> [Tareas del ejercicio]
• 1. Indica si cada afirmación coincide con el texto sobre el moho. Responde sí o no y cita literalmente las palabras del texto que lo deciden. (a) El moho suele aparecer sobre todo en baños y cocinas. (b) La mayoría de los productos comerciales contra el moho no llevan cloro. (c) Por cada 250 ml de líquido se añaden 15 ml de aceite de árbol de té.
• 2. Prosigue el texto sobre el moho desde su última oración.

> [Texto de origen]
Cómo eliminar el moho de las paredes con remedios naturales y económicos
El moho es uno de los problemas más comunes que enfrentan muchas personas en sus hogares. Se trata de un hongo cuyas esporas se reproducen con gran facilidad. Este inconveniente suele aparecer especialmente en baños y cocinas, donde la humedad generada por el vapor favorece el crecimiento de estos hongos.
Aparte del daño estético que causa en las paredes, el moho puede derivar en problemas de salud para los miembros de la familia, especialmente si alguno padece alergias o asma. Para combatirlo, existen múltiples productos comerciales, aunque la mayoría contienen cloro. Si prefieres evitar estos productos químicos, aquí te presentamos tres alternativas naturales igual de efectivas.
Uso de aceite de árbol de té
El aceite de árbol de té es conocido por sus múltiples beneficios para la salud y la belleza, además de ser un potente agente antibacteriano.
Para preparar un spray, llena una botella hasta tres cuartas partes con agua y añade 15 ml de aceite por cada 250 ml de líquido. Si no dispones de un atomizador, puedes simplemente humedecer un paño limpio con la mezcla y frotar las superficies afectadas por el moho.

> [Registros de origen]
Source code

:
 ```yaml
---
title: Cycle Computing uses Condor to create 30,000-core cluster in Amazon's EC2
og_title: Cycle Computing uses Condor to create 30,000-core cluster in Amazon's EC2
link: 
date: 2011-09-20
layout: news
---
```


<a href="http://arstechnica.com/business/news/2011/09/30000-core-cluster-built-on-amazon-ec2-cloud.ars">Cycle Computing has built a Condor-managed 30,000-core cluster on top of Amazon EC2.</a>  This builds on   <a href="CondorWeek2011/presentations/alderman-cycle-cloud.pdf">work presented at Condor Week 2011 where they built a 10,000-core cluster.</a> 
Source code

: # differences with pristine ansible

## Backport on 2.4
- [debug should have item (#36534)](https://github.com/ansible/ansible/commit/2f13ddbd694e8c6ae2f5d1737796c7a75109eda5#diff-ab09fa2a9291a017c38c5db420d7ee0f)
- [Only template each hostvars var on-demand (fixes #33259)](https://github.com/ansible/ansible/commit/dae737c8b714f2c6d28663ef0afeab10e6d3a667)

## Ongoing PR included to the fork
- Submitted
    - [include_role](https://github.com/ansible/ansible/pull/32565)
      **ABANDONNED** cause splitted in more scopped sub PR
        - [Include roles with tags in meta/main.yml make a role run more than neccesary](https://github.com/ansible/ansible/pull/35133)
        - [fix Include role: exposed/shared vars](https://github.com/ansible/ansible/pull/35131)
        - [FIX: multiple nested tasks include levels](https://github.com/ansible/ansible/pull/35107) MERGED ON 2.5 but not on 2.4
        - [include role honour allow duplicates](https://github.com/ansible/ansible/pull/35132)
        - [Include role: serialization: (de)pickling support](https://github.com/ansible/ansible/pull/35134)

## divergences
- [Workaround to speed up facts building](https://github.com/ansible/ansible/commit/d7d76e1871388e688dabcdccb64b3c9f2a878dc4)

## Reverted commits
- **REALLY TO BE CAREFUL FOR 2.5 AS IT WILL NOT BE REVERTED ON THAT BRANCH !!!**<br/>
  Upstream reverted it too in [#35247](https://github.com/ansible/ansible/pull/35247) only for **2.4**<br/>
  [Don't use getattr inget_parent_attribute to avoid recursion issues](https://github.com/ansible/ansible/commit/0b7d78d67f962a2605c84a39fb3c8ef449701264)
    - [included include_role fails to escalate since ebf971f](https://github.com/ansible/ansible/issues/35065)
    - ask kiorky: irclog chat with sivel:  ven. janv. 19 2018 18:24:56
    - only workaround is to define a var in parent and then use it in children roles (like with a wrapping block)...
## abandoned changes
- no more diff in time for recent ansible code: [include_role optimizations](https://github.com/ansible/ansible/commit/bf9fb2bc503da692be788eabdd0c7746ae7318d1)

> [Respuestas del ejercicio]
• 1.
(a) Sí: "Este inconveniente suele aparecer especialmente en baños y cocinas".
(b) No: "aunque la mayoría contienen cloro".
(c) Sí: "añade 15 ml de aceite por cada 250 ml de líquido".

• 2.
Tratamiento con extracto de semilla de pomelo
El extracto de semilla de pomelo es otro antifúngico con resultados garantizados. La preparación es similar a la anterior: llena una botella con agua y agrega 10 gotas de extracto por cada 250 ml. Agita bien y rocía la mezcla sobre las zonas con moho. No es necesario enjuagar, lo que permite que el producto siga actuando durante más tiempo. Si no tienes spray, aplica el líquido sobre un paño limpio y procede a limpiar la pared.
Aplicación de peróxido de hidrógeno
El peróxido de hidrógeno es muy eficaz para eliminar el moho sin generar vapores tóxicos, por lo que es apto para personas con diferentes condiciones de salud.
Utiliza una solución al 3 % y rocía directamente sobre las áreas afectadas. Deja actuar durante 10 minutos y luego frota la superficie con un paño seco y áspero para eliminar el hongo. Finalmente, repasa con un paño ligeramente humedecido para retirar los residuos.
Para conservar sus propiedades, guarda el peróxido de hidrógeno alejado de la luz directa, ya que la radiación UV puede alterar su composición química.